Fala de Tonico Bastos ao ser descoberto por
Nacib junto com Gabriela.
Clímax (social e político) - Neste campo o clímax ocorre quando Mundinho Falcão ganha a batalha política do coronel Ramiro
Bastos, e acaba então se elegendo. Mostrando que a força do progresso só crescia.
4.Desfecho
A parte de conclusão dos acontecimentos da trama, que depende dos acontecimentos
do clímax.
Desfecho (amoroso)- Apesar de ser traído, Nacib sente a falta de Gabriela, tanto
no lado profissional (Gabriela enquanto cozinheira), quanto no lado sentimental,
a falta de sua amada. Então Nacib acaba perdoando Gabriela, e eles passam
a viver como antes do casamento.
"E aqui termina a história de Nacib e
Gabriela quando renasce a chama do amor de uma brasa dormida nas cinzas do
peito."
Esse trecho é retirado no final do
livro, no seu desfecho.
Desfecho (social e político) - Com a vitória de Mundinho Falcão nas eleições o progresso chegou
de vez à Ilhéus, sendo quebrado os
tabus dos coronéis e iniciando-se novas obras em prol da
cidade.
"Pela primeira vez, na história de Ilhéus, um coronel
do cacau viu-se condenado à prisão por haver assassinado esposa adúltera e seu
amante."
Trecho extraído do final do romance
mostrando a perda de poderes dos coronéis.

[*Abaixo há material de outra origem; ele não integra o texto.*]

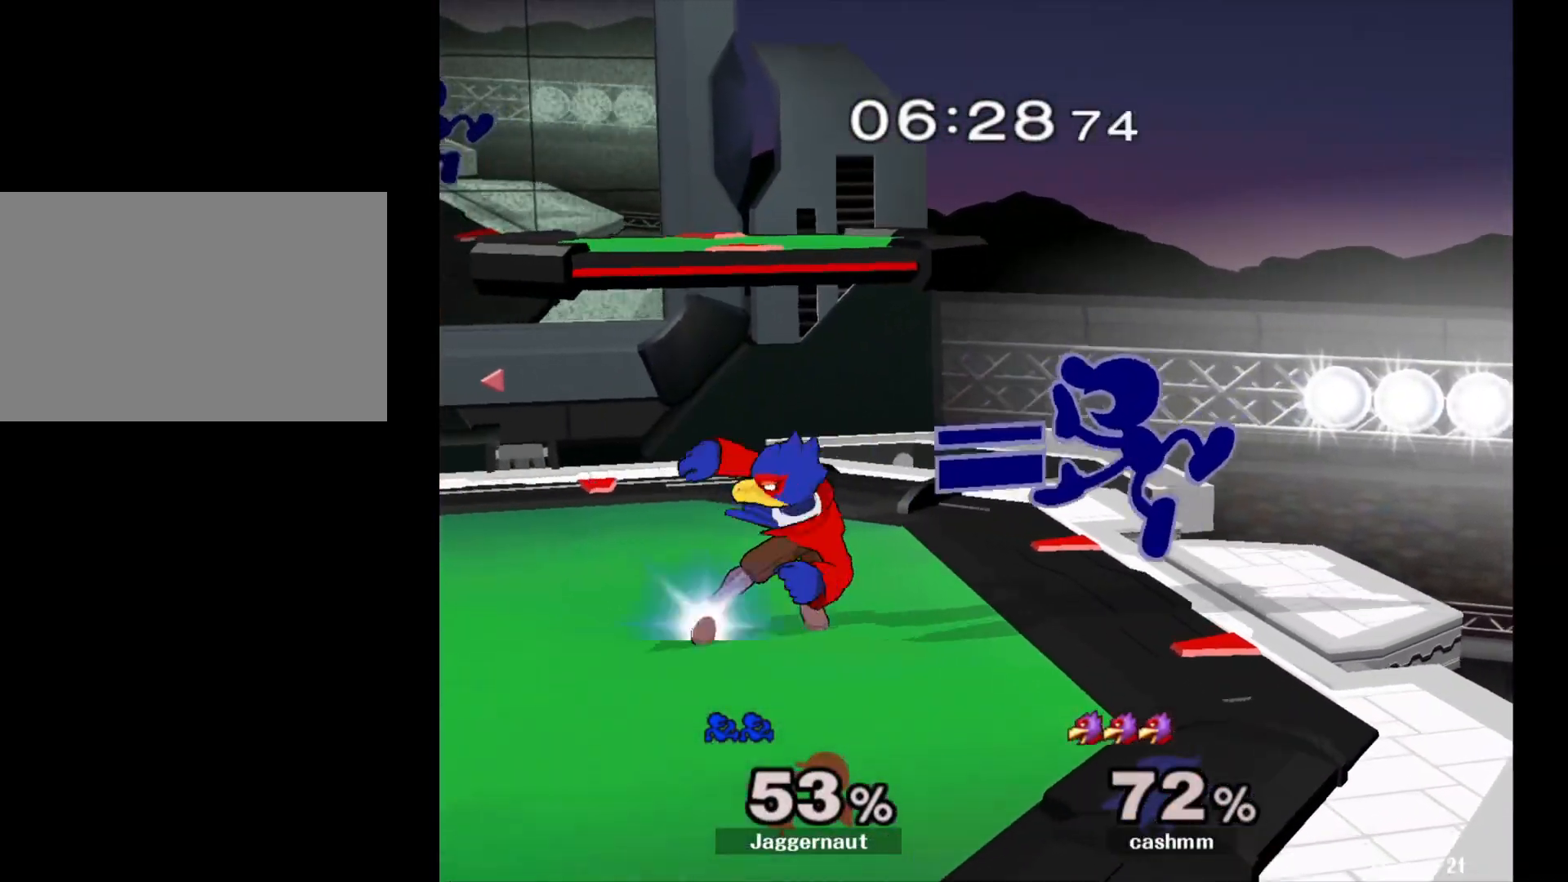
{"buttons": [], "left_stick": "left", "right_stick": "center", "events": [[100, "left_stick", "down-left"], [117, "R1", "down"], [267, "R1", "up"], [317, "left_stick", "center"], [417, "left_stick", "left"], [450, "Y", "down"], [483, "Y", "up"]]}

O Narrador, como ele vê e apresenta a cultura baiana Embora seja um romance regionalista
da Segunda Fase Modernista (1930-45), "Gabriela Cravo e Canela" ainda
conserva elementos da narrativa do séc. XIX. No livro
podemos observar a grande ênfase que o autor dá ao local onde se passa a trama, podemos dizer que como no séc. XIX ocorre o realce da cor local. As personagens são nesta trama extremamente relacionados ao meio, ou seja, a
influência do meio social, que é outra característica do Romantismo.

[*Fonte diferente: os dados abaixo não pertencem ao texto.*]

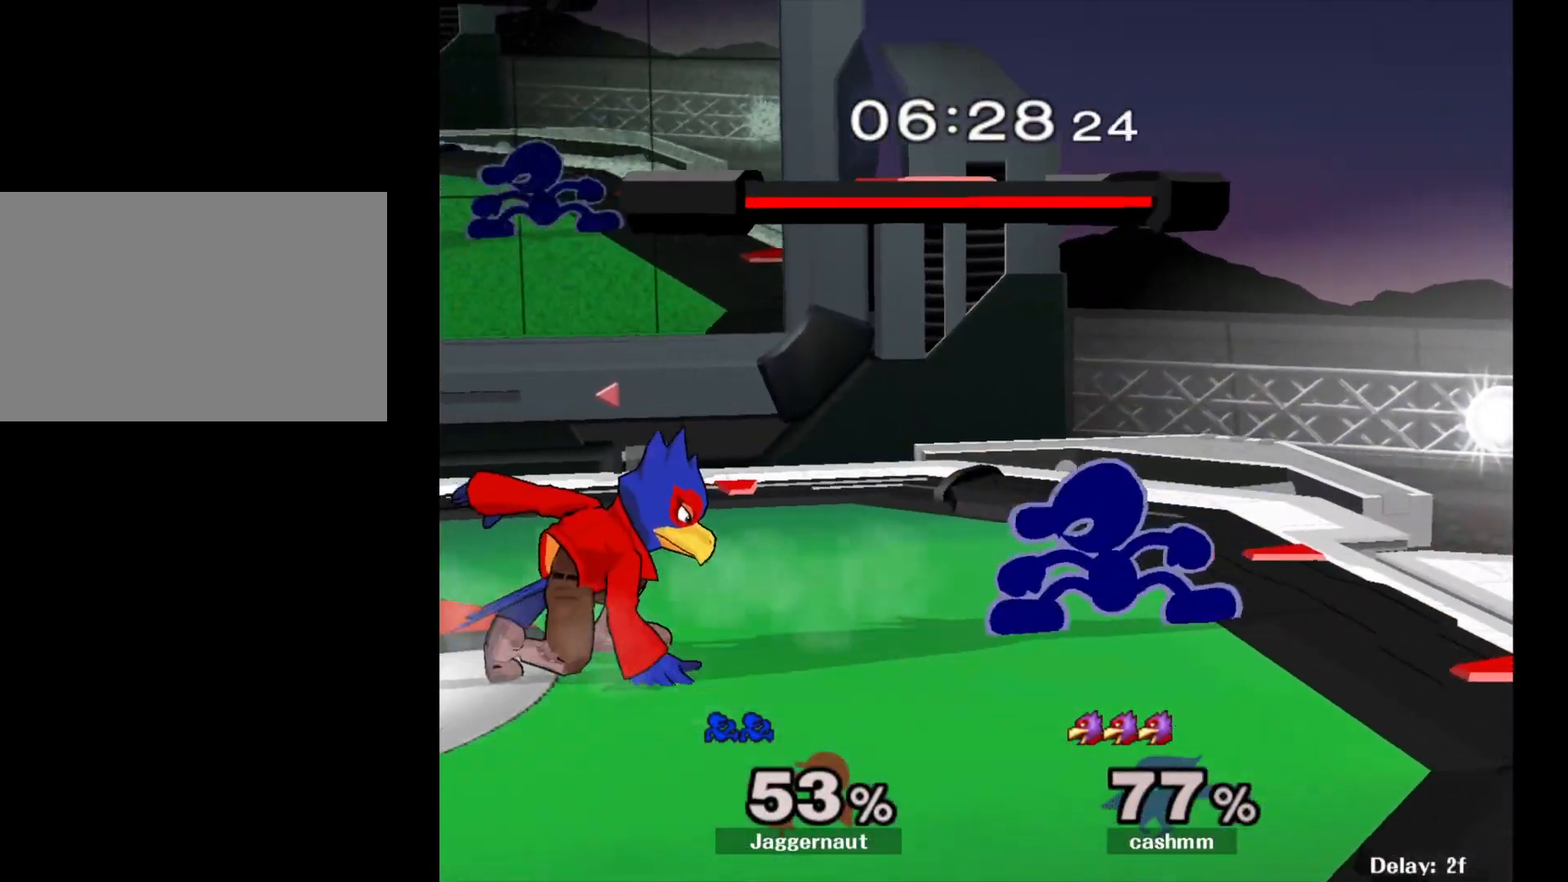
{"buttons": ["R1"], "left_stick": "down-left", "right_stick": "center", "events": [[67, "A", "down"], [167, "A", "up"], [233, "left_stick", "center"], [383, "left_stick", "down-left"], [400, "R1", "down"]]}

"... saiu de casa ainda quase noite, às quatro da manhã, e viu o céu despejado num
azul fantasmagórico de aurora desabrochando, o sol a anunciar-se num clarão alegre sobre o
mar..."
Trecho exaltando a beleza de um nascer do
Sol em Ilhéus.
Comentários sobre o Narrador
A narração é feita de um ponto de vista externo. O narrador é onisciente ou seja tem conhecimento de tudo que se passa na
trama e se encontra terceira pessoa, ele também não participa da história.
O fato da narração ser feita de um ponto de vista externo prejudica a riqueza das
personagens já que elas se tornam mais estereotipadas não havendo aprofundamento psicológico da identidade
destas.
Problemas sociais e psicológicos presentes na Narrativa:
1. Os
Coronéis X as Forças Progressistas
Este conflito ocorre em plano político. Os coronéis extremamente conservadores
são contra o progresso que chegava em Ilhéus, pois temiam perder seus poderes locais.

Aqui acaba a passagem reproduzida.